Job Summary:
xAI is a company focused on creating AI systems that enhance human understanding and knowledge. The Data Engineer role involves developing systems and processes for data acquisition, preparation, and quality evaluation, ensuring that models are trained on high-quality data throughout the training lifecycle.
Responsibilities:
• Analyze the performance and impact of data used throughout the model training lifecycle
• Investigate anomalous model behavior and rigorously identify the data issues that drive poor downstream performance
• Design, build, and improve the data cleaning, transformation, and quality-control steps required to produce high-quality training data
• Research, evaluate, and develop frontier methods for improving data quality and effectiveness in AI model development
• Apply statistical techniques and empirical analysis to make informed, data-driven decisions about dataset quality and model outcomes
• Partner across teams to identify where data needs exist and define the highest-impact opportunities for new data acquisition and improvement
• Build and maintain production-grade data pipelines, tooling, and software systems that ingest, process, validate, and deliver data for training
• Develop metrics, evaluation frameworks, and monitoring systems to assess how data quality influences model behavior at scale
• Fuse data from multiple sources into reliable, usable datasets for research and production model training
• Create shared datasets, tooling, and internal data products that enable other teams to analyze, debug, and improve model performance
Qualifications:
Required:
• Bachelor’s degree in computer science, data science, physics, mathematics, or a STEM discipline
• 1+ years of data/software engineering experience (internship experience is applicable)

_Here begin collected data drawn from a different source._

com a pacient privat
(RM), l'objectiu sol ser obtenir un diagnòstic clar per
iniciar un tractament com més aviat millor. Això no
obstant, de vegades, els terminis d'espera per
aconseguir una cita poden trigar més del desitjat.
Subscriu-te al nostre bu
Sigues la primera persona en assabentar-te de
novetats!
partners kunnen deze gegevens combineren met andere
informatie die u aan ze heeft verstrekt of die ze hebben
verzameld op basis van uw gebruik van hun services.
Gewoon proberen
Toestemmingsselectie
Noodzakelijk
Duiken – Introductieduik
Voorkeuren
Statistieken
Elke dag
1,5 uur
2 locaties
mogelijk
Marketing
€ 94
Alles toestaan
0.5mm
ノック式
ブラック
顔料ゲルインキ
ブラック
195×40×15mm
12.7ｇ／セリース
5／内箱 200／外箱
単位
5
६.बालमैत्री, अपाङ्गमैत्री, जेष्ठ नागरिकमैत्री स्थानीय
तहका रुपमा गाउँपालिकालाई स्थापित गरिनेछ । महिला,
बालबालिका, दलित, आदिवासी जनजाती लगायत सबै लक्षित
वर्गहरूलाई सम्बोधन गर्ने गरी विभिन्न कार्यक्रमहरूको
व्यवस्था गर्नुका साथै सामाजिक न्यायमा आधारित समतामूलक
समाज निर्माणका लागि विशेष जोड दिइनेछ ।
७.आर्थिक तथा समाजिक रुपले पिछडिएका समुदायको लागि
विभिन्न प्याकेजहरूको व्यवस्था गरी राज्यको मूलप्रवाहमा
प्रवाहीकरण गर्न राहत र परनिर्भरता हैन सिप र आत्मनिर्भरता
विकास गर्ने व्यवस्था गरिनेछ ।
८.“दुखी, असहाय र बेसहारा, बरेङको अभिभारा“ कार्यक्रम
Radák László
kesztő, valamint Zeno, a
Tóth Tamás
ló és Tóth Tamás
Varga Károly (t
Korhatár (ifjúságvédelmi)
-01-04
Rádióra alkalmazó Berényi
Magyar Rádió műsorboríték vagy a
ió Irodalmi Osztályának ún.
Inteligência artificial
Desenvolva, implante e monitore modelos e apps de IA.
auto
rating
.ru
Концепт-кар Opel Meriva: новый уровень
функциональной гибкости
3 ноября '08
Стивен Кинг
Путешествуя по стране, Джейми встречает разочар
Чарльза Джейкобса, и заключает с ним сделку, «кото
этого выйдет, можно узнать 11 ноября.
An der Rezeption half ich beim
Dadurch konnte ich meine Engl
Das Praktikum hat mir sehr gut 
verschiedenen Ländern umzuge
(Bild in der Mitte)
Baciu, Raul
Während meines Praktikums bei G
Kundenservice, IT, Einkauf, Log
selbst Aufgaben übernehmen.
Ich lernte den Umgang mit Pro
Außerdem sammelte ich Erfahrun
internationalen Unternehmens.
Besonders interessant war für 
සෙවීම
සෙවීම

• Experience in implementing or analyzing language models or neural networks
Preferred:
• Professional experience in analytics, data science, machine learning, or data engineering
• Experience building and operating production data pipelines for neural network or large-scale machine learning workloads
• Strong experience with Python and the broader ecosystem of libraries and tools used in modern machine learning and data development
• Experience working with Parquet or similar columnar storage formats in large-scale data systems
• Familiarity with Kubernetes and distributed production environments
• Experience developing predictive models and machine learning pipelines, including clustering, forecasting, anomaly detection, or related techniques
• Experience working with very large-scale datasets, including terabyte- to petabyte-scale data systems
• Strong statistical intuition and the ability to use quantitative analysis to guide technical and product decision, including familiarity of scaling ladder design studies
• Ability to operate effectively in a dynamic environment with evolving priorities, changing requirements, and fast-moving technical challenges
• Demonstrated ability to take ownership of ambiguous problems, drive projects independently, and develop new expertise where needed
Company:
XAI is an artificial intelligence startup that develops AI solutions and tools to enhance reasoning and search capabilities. It is a sub-organization of SpaceX. Founded in 2023, the company is headquartered in Palo Alto, USA, with a team of 1001-5000 employees. The company is currently Late Stage.